= Text under study =
Arafat: Malevolent conspiracy or conspiracy theory
Palestinian officials have already taken steps, once religious authorities give the go-ahead, to exhume Yasser Arafat’s body in an attempt to investigate claims that he may have been deliberately poisoned. A more useful act would be to exhume his legacy. The choice here is between gratifying the pathological needs of conspiracy theorists and edifying a new generation of Palestinians about why, after close to four decades of leading the national struggle, the chairman of the Palestine Liberation Organization failed dismally to achieve statehood, independence and freedom for his people.
Conspiracy theorists, sadly, abound in the Arab world. Their platforms, equally sadly, could be found no less in the op-ed pages of prominent Arab journals than in the chatter heard at folksy, working class coffee-shops. This, I say, is to the impoverishment of the public discourse. Consider these loony-tunes notions that were given credence in this very discourse over the last decade or so: The 9/11 attacks were the work of Israeli Mossad; the death of Princess Diana was the result of some diabolical plot by British intelligence to end her life rather than see her married to an Arab Muslim; Monica Lewinsky was an agent-in-place put there in the White House by the Jewish lobby; and the tragedy of EgyptAir 990, which plunged into the Atlantic Ocean on Oct. 31, 1999 carrying 217 passengers, among them 27 Egyptian Army officers, was brought about by the collaborative machinations of the CIA and Mossad. And so on with other infantile whimsies.

= Exercise instructions =
1: Answer these questions from the opinion piece about Arafat:
(a) For roughly how long did Arafat lead the national struggle?
(b) On what date did EgyptAir 990 plunge into the Atlantic Ocean?
(c) How many Egyptian Army officers were on board that flight?
2: List every conspiracy theory that the opinion piece about Arafat says was given credence in Arab public discourse over the last decade or so.
3: Extend the opinion piece about Arafat with a few paragraphs, starting after its last sentence.
The entries come from a separate source.

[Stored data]
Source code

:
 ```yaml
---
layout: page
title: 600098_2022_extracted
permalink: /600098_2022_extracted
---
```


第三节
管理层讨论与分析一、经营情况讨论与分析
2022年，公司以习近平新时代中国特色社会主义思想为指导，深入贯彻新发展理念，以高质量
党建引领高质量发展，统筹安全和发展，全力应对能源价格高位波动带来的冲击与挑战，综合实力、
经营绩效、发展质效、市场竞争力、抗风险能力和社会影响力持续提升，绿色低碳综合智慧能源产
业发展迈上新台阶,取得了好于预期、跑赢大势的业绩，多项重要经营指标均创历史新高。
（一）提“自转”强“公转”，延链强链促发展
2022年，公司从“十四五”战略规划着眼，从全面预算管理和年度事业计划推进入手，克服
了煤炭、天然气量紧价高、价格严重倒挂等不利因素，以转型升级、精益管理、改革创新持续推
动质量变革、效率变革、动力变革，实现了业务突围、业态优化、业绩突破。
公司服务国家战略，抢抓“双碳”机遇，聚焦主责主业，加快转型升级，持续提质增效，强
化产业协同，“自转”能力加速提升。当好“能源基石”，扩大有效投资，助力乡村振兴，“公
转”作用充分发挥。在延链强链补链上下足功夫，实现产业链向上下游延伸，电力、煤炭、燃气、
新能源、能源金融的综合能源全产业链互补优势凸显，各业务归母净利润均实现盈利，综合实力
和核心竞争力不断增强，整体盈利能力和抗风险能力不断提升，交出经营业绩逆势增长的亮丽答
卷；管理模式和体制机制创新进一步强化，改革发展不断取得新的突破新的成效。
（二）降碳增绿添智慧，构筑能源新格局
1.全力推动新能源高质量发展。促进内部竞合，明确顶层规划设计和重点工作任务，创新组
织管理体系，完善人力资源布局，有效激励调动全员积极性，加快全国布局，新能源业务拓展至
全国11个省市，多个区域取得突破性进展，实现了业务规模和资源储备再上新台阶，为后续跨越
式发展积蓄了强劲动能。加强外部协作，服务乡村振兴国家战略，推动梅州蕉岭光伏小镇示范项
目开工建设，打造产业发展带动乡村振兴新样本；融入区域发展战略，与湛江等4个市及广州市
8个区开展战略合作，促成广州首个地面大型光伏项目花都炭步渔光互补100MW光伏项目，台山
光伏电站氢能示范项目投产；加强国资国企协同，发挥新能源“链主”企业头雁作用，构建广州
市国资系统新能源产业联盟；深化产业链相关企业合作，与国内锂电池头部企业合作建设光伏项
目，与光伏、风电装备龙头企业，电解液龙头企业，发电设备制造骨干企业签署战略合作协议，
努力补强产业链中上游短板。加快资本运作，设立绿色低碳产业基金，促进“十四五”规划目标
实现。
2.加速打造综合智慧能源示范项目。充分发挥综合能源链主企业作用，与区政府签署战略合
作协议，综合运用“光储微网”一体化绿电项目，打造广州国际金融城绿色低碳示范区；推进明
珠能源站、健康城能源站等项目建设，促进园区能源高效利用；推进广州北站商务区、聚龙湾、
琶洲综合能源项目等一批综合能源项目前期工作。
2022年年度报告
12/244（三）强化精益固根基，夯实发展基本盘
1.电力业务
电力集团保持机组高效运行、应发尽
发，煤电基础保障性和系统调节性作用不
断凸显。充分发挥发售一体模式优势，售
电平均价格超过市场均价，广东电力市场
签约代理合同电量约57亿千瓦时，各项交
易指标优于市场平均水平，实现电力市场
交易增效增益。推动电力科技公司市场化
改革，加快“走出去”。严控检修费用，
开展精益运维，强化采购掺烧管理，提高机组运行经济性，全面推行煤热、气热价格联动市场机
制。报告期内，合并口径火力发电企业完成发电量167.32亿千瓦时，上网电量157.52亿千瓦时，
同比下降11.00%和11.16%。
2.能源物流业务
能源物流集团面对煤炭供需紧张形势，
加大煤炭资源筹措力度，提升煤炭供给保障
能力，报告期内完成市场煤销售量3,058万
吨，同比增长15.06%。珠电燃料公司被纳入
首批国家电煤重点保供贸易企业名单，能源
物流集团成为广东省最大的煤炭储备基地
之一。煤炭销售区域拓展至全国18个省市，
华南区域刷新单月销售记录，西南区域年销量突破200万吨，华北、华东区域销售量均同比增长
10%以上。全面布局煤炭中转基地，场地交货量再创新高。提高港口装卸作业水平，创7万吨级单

= Solved problems =
1:
(a) Close to four decades.
(b) Oct. 31, 1999.
(c) 27.

2:
- The 9/11 attacks were the work of Israeli Mossad.
- Princess Diana's death was a British intelligence plot to end her life rather than see her married to an Arab Muslim.
- Monica Lewinsky was an agent-in-place put in the White House by the Jewish lobby.
- The EgyptAir 990 crash was brought about by the collaborative machinations of the CIA and Mossad.

3:
In Arab culture, this cognitive dissonance, which drives otherwise educated, rational and seemingly worldly individuals to hold simultaneously conflicting ideas about the objective reality they inhabit, is a function of this culture’s helplessness at meeting the challenges of modernity. For note how, conversely, in classical Arab culture — a culture imbued with the elan of ‘assabiyeh’ and self confidence, where a posited theory had to meet a certain threshold of credibility before it was taken seriously — conspiracism was not common at all.
Alas, in the marketplace of ideas in the modern Arab world, the ideas that are responsive to the paranoid need of the alienated man to see the influence of some malign force behind the suffering he endures, are the ones that sell best. For where else would this alienated man go to explain a confounding social reality where pain is incessant, poverty endemic and freedom elusive?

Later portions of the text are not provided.